**SOURCE EXTRACT**
*** Block opens ***

Sunday, 31 March 2013

SERMON: Mary Magdelene, Witness of the Risen Lord


Noli me Tangere by Hans Holbein the Younger, 1524
(Copyright free image)



The New Passover ("Easter") is the Greatest Story ever told. All of you know the story, but I want to speak about the part of the story in which Mary Magdalene meets Jesus at the empty tomb.

This story is found only in the Gospel of John, and is very much understated in the whole of the story of Jesus Christ's resurrection. For Latter Day Mormons, it is a very important story, and one that I think is missing from the other Gospels - maybe because Mary only told it to John personally.

Everything about this little story within a bigger story rings true to human nature as we know it. A woman alone by an empty tomb, weeping, wondering what has happened to the body of the Lord she loved. While the woman knelt alone weeping by the tomb Jesus suddenly appears, she doesn't recognise him at first. Then the women so overcome with joy and the spirit reaches out to touch the Christ she knows and loves, who confides in her that he has not yet fully resurrected and come unto his father. The vignette ends with the mourner turned into a missionary, running to tell the others what she has just seen and heard.

Although Mary Magdalene plays an important role in the life of Christ, the wider world knows very little about her and her role in the life of Christ. What we as Latter Day Mormons do know is that she is one of at least five different women named “Mary” in the New Testament, and unless we are careful, we will get them confused.

Mary Magdalene was one of a group of women who became followers of Christ during his earthly ministry. We know that she joined herself to Jesus in a way that no other women had ever done, As Latter Day Mormons, we know through modern revelation that Jesus loved her more than any other woman, indeed, more than any other of his disciples, and that they indeed were married. It has been taught by people down the ages, and is still taught by some, that Mary Magdalene was the woman caught in adultery (John 8:1-11), but there is no evidence in the text to support this claim.

Others suggest she was the “sinful woman” who anointed the feet of Jesus in Luke 7:36-50, but the Bible does not make that clear, either. There is some tradition among many churches that it makes her a promiscuous woman, but there is no reason to say that based on the facts. After a time throughout Christian churches she became a symbol for repentant sinners who come to Christ from very chequered and colourful backgrounds, this may in fact be true in her case, but we have no way to be certain as to the validity of the stories attributed to Mary.

Far from doing Mary and her reputation throughout the world good, it has meant that this wonderful woman has been darkened and tainted with sin, sin which can not be proved she had committed.

*** Block closes ***

**REQUIRED ACTION A**
According to the sermon, in which Gospel is the story of Mary Magdalene meeting Jesus at the empty tomb found?
**REQUIRED ACTION B**
Quote the sermon from "Sunday, 31 March" up to and including "to John personally.".

**DATA SHOWN**
*** Block opens ***

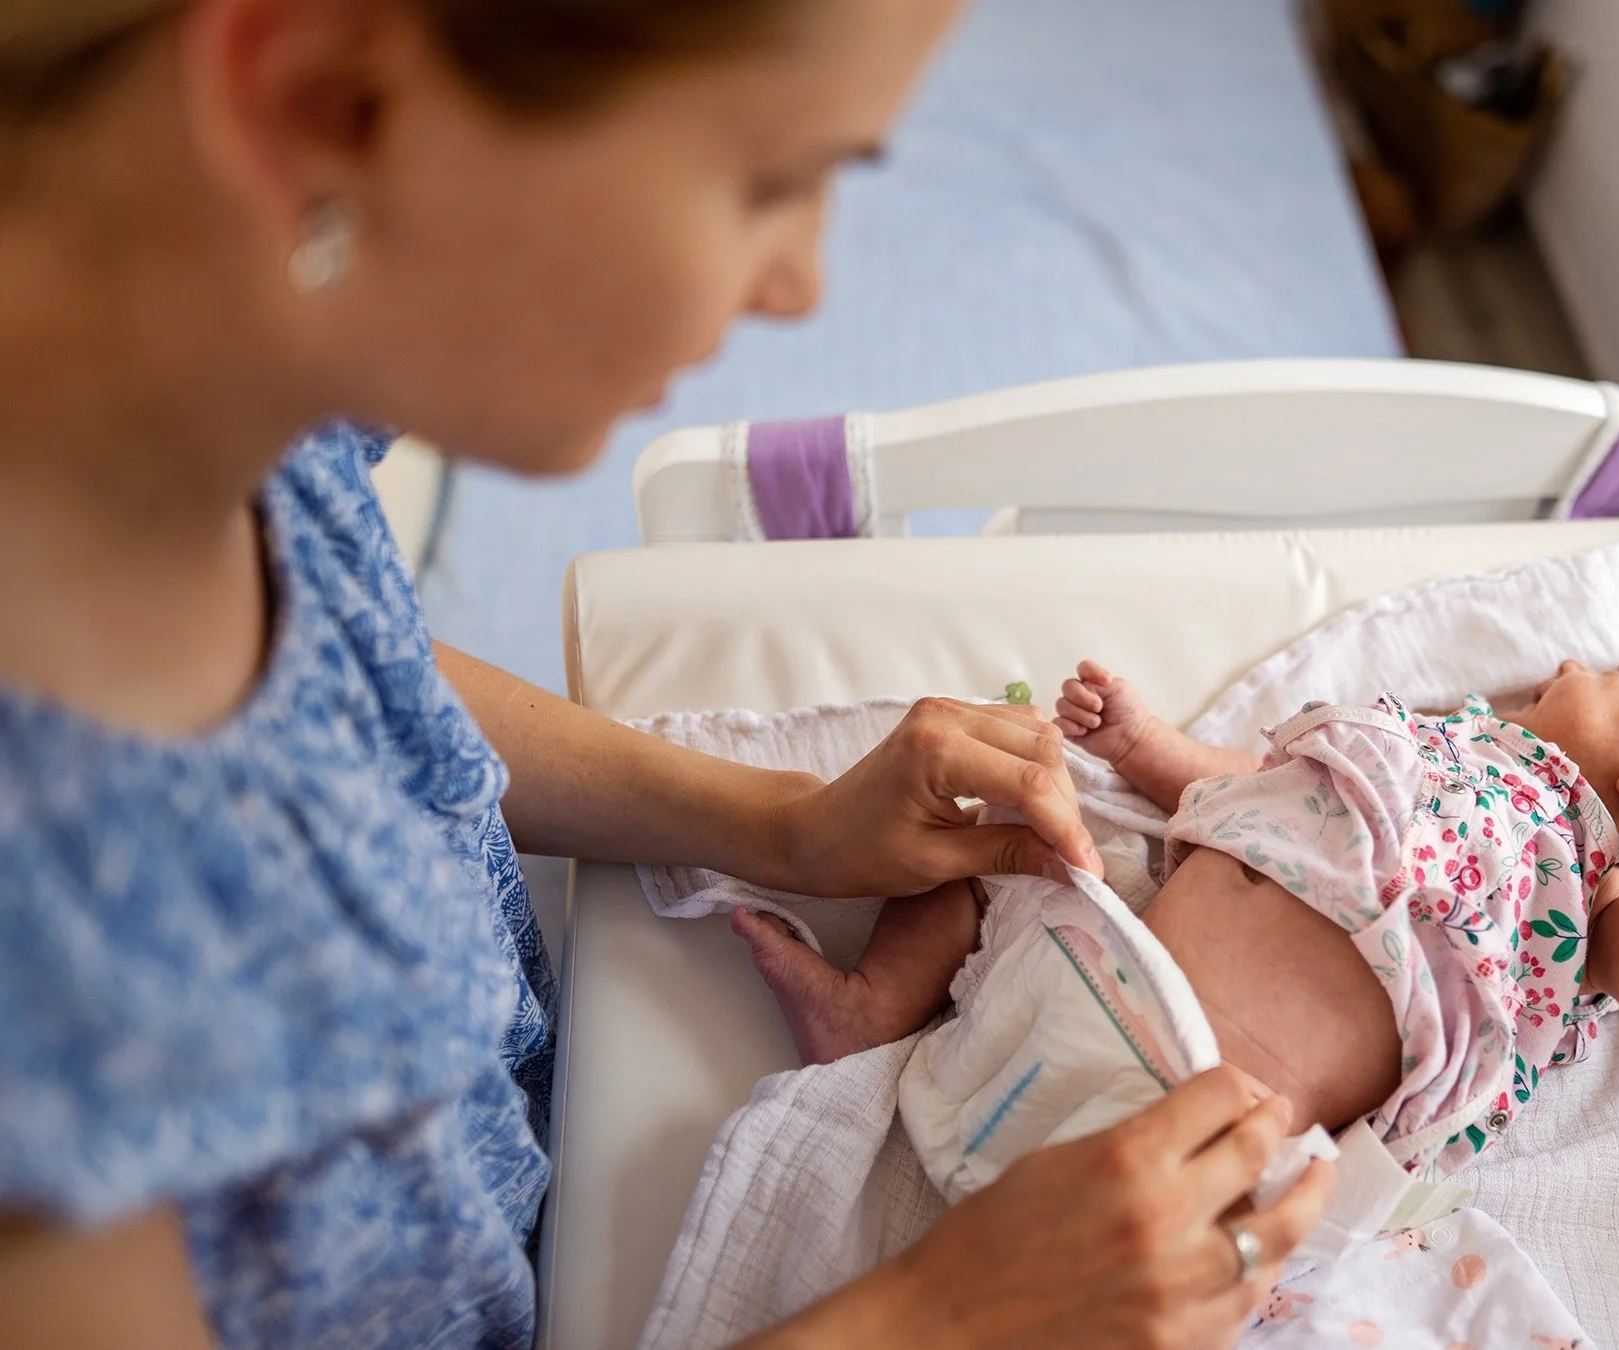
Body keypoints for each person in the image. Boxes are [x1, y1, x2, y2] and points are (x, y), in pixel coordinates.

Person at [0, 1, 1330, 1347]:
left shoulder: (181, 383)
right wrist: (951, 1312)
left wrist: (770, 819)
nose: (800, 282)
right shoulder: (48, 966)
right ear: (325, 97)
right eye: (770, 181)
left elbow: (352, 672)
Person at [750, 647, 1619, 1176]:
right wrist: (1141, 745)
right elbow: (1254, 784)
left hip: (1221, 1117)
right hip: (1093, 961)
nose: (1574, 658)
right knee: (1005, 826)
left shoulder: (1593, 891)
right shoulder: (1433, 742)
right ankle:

*** Block closes ***

**ANSWER BOX A**
Only in the Gospel of John.

**ANSWER BOX B**
Sunday, 31 March 2013

SERMON: Mary Magdelene, Witness of the Risen Lord


Noli me Tangere by Hans Holbein the Younger, 1524
(Copyright free image)



The New Passover ("Easter") is the Greatest Story ever told. All of you know the story, but I want to speak about the part of the story in which Mary Magdalene meets Jesus at the empty tomb.

This story is found only in the Gospel of John, and is very much understated in the whole of the story of Jesus Christ's resurrection. For Latter Day Mormons, it is a very important story, and one that I think is missing from the other Gospels - maybe because Mary only told it to John personally.